One of the main tasks is to write a framework for lubricant suppliers to report about their sustainability. Around the world there is growing interest in sustainability – the idea of businesses and individuals taking more responsibility for their impact on the environment and society. Gosalia said European lubricant suppliers also have a business interest in developing a standard; since 2017 the European Union has required public interest entities and businesses with at least 500 employees to file non-financial declarations on sustainability and diversity, including information about key performance indicators (KPIs) for ecological impact, such as energy consumption and carbon footprint. He contended that at some point, the regional body will extend that requirement to smaller companies and begin to mandate that businesses meet some level of sustainability.
“We don’t want to end up with a situation where everyone understands something else on sustainability in our industry and in the end we all lose against external regulatory bodies who will then define the standard for us,” Gosalia said. “That is why we need to develop a standard for our own lubricants industry in Europe by ourselves, and this can be achieved in the sustainability task force and later in the sustainability committee.”
For the past three years, Fuchs worked with raw material suppliers of the lubes industry to develop a standard for measuring the carbon footprint of its supply chain. Gosalia said ecological impact will be one criteria of the sustainability framework but there will also be others – measures of a business’s economic sustainability and of its social impacts.
“We need KPIs beyond performance and price for selling lubricants, also on the basis of sustainability criteria,” Gosalia said. For the ecological dimension it is important that the industry starts working toward a lifecycle assessment, measuring impacts at every point in the process and along the value chain. “For example, not everything that is biodegradable must be sustainable per se. In the same vein, the products that are not biodegradable may still very well be considered sustainable. It depends on our definition and calculation of sustainability at every stage of the process and value chain.”
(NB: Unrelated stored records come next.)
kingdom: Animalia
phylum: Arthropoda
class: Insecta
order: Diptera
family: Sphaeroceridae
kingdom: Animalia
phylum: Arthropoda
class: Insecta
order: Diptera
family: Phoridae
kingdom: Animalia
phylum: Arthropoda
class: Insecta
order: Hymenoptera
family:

Gosalia contended that lubricant companies should actually receive credit for their social impact. Noting that some 30 percent of global energy production is lost to friction, wear and corrosion, he told the audience that the industry needs to draw attention to the fact that its primary focus is to reduce all of these.
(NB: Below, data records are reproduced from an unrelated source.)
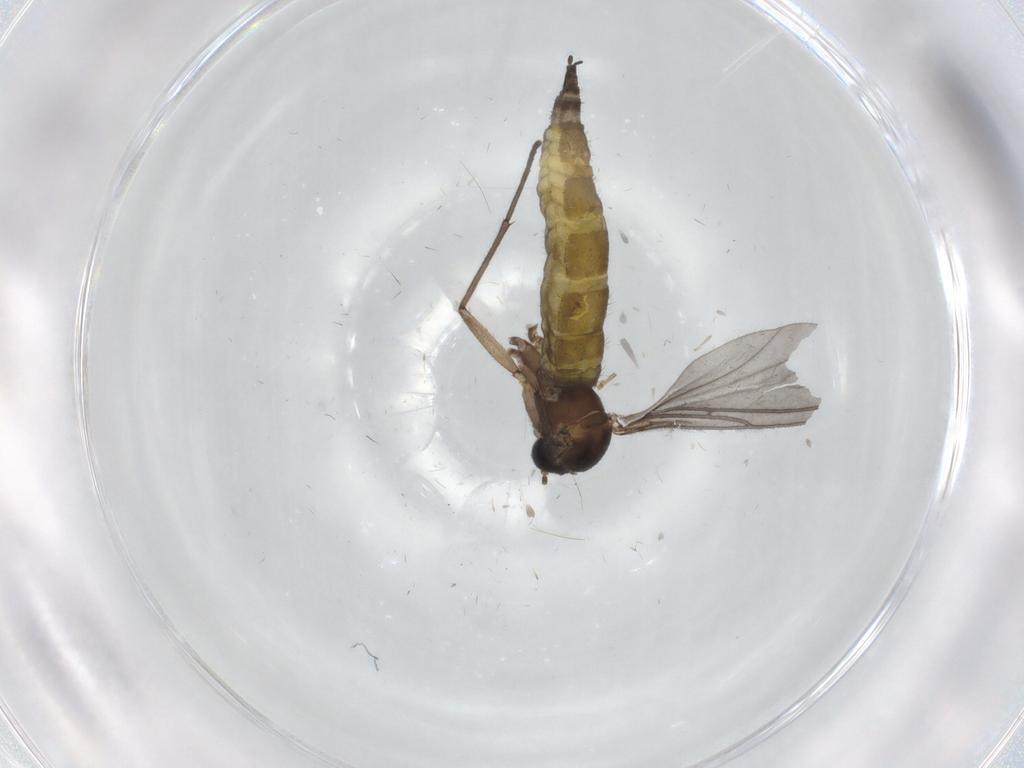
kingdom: Animalia
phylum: Arthropoda
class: Insecta
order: Diptera
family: Sciaridae
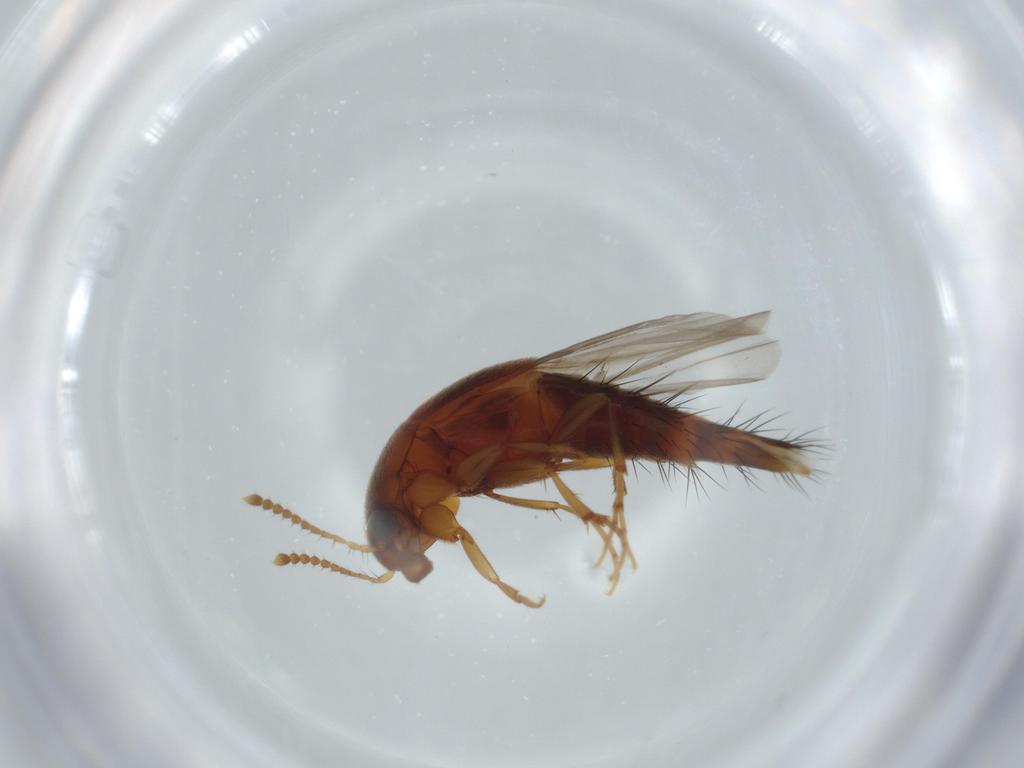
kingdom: Animalia
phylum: Arthropoda
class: Insecta
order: Coleoptera
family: Staphylinidae
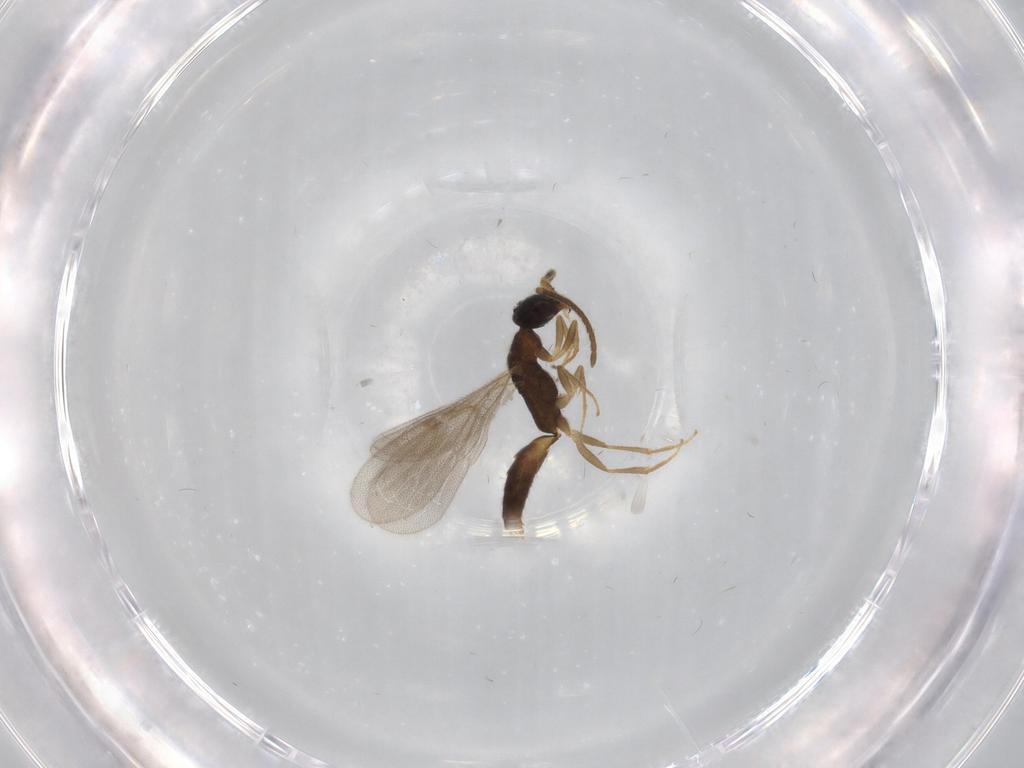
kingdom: Animalia
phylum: Arthropoda
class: Insecta
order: Hymenoptera
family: Bethylidae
“Many stakeholders to our industry still think of it as black, dirty and ugly,” he said. “This is not the case. We reduce more CO2 with our products in their use phase than we actually produce in making them.” This message needs to reach young people in particular if the industry is to attract the best talents in the future, he said, as the next generation expects different things from employers than in the past. “It is no longer only about money, the career or job security. It is working for a good and sustainable company that they want.”
Gosalia said it is noteworthy that organizations other than lubricant companies will be allowed to participate in the task force. “For the first time, the entire process and lubricants industry value chain will work together, from raw material suppliers to lube blenders, customers and end-of-life treatment representatives,” he added.
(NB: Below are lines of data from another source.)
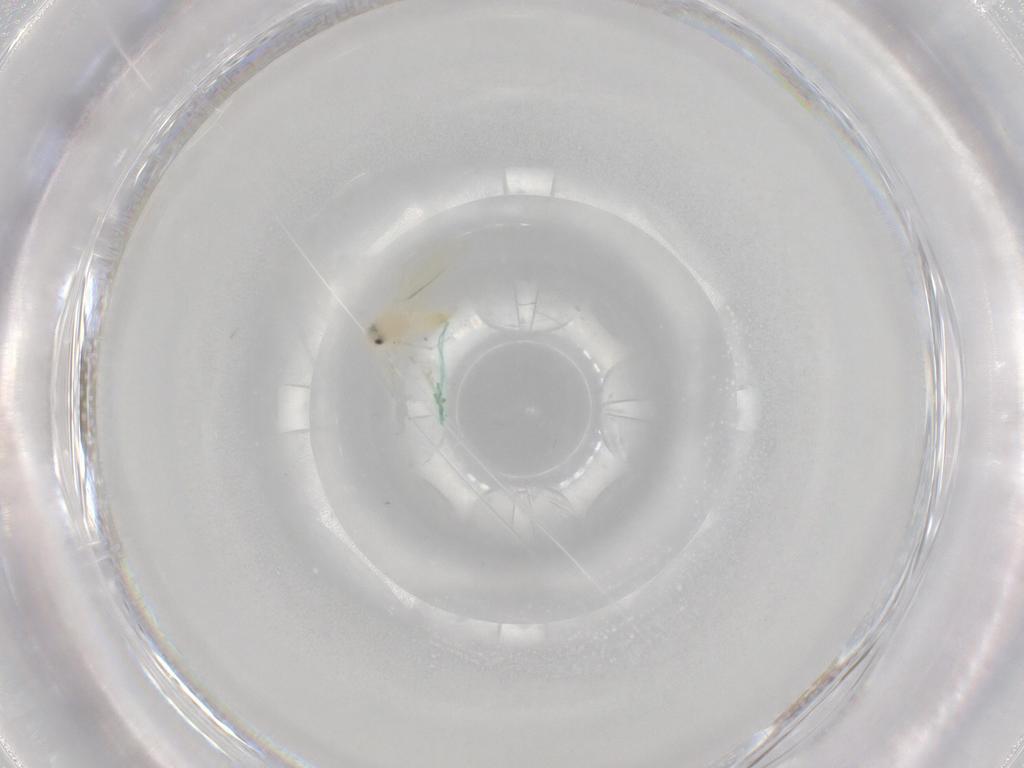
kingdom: Animalia
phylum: Arthropoda
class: Insecta
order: Hemiptera
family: Aleyrodidae
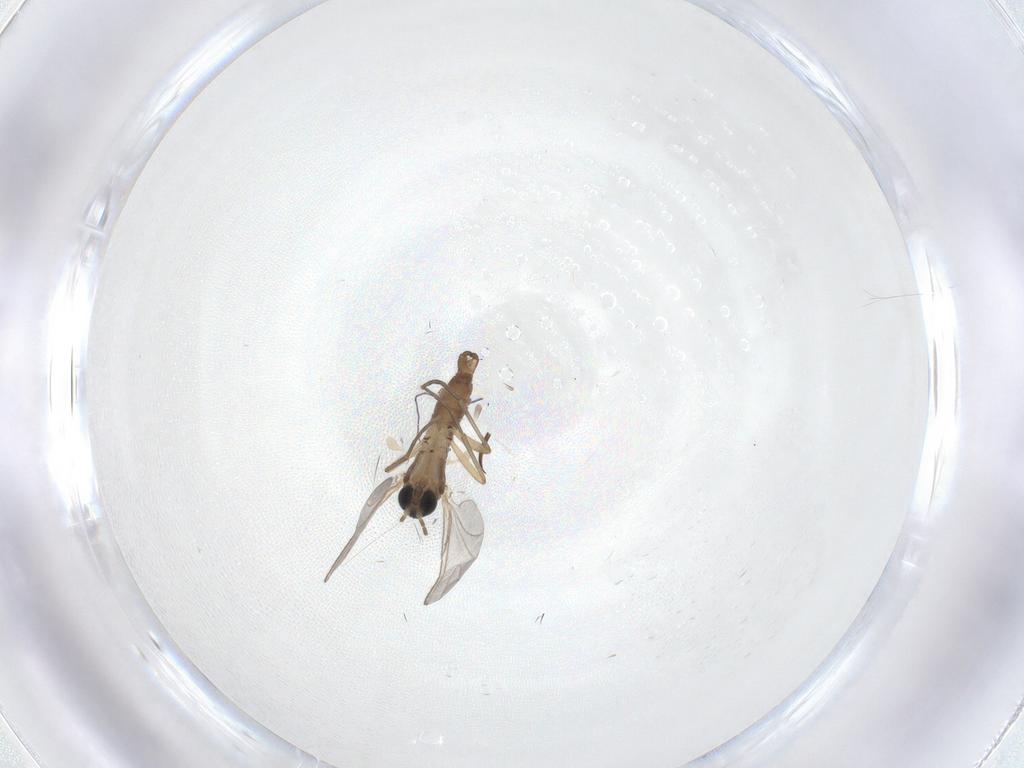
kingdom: Animalia
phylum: Arthropoda
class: Insecta
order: Diptera
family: Sciaridae
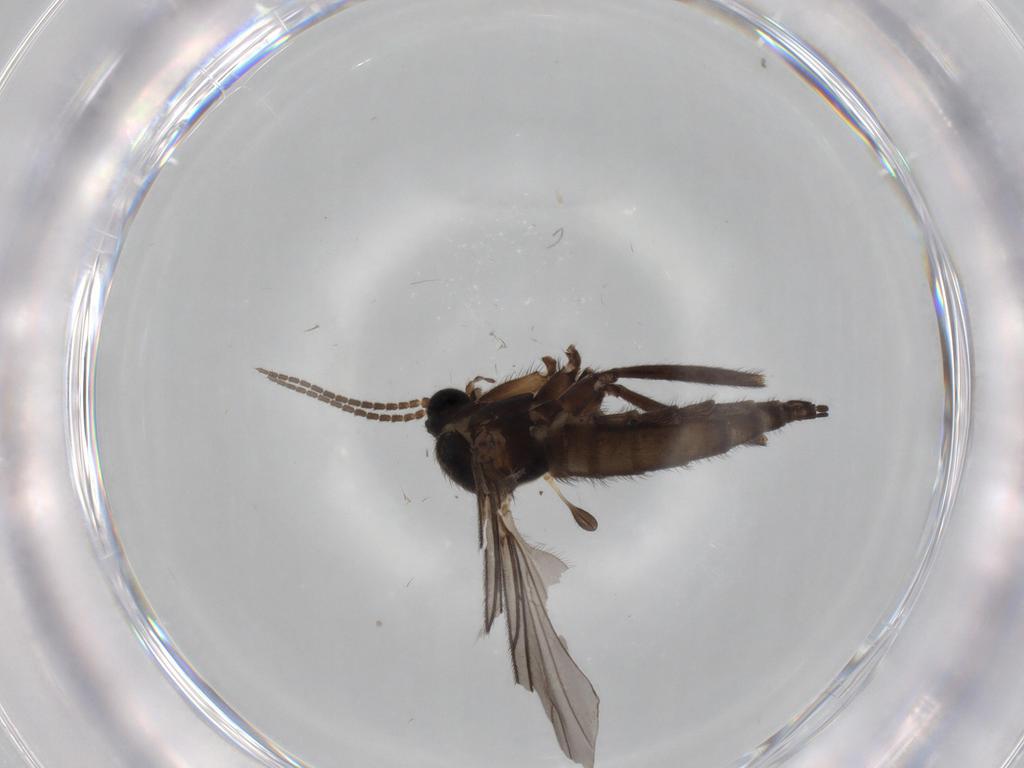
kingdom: Animalia
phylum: Arthropoda
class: Insecta
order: Diptera
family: Sciaridae
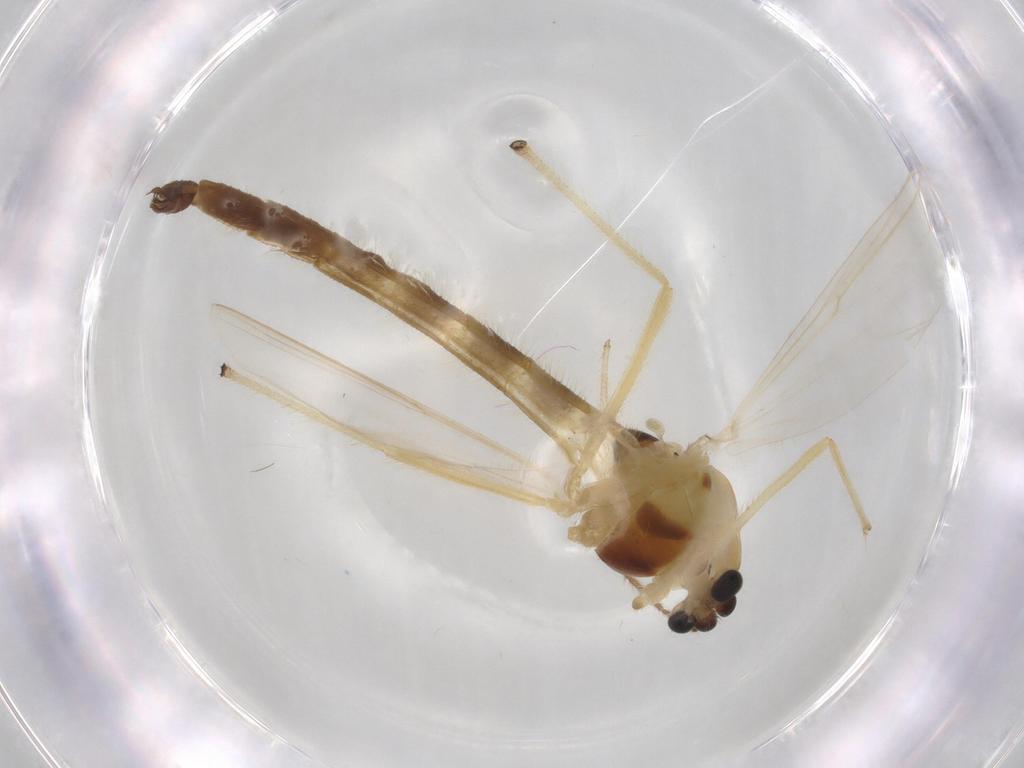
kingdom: Animalia
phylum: Arthropoda
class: Insecta
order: Diptera
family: Chironomidae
The task force will cooperate closely with the European Re-refining Industry Section of the UEIL and the union’s Health, Safety and Environment Committee, as well as the Sustainability Initiative of the German Lubricant Industry (NaSch), which Fuchs helped to form under the umbrella of the German Lubricants Manufacturers Association (VSI). It also plans to coordinate with external parties.
“We do not have to reinvent the wheel and do everything by ourselves,” Gosalia told the audience. “If EU bodies have done the right work on appropriate sustainability methodologies, and most of them have, then we must talk to them and take their methodologies. We need to work towards creating a coalition of the willing.”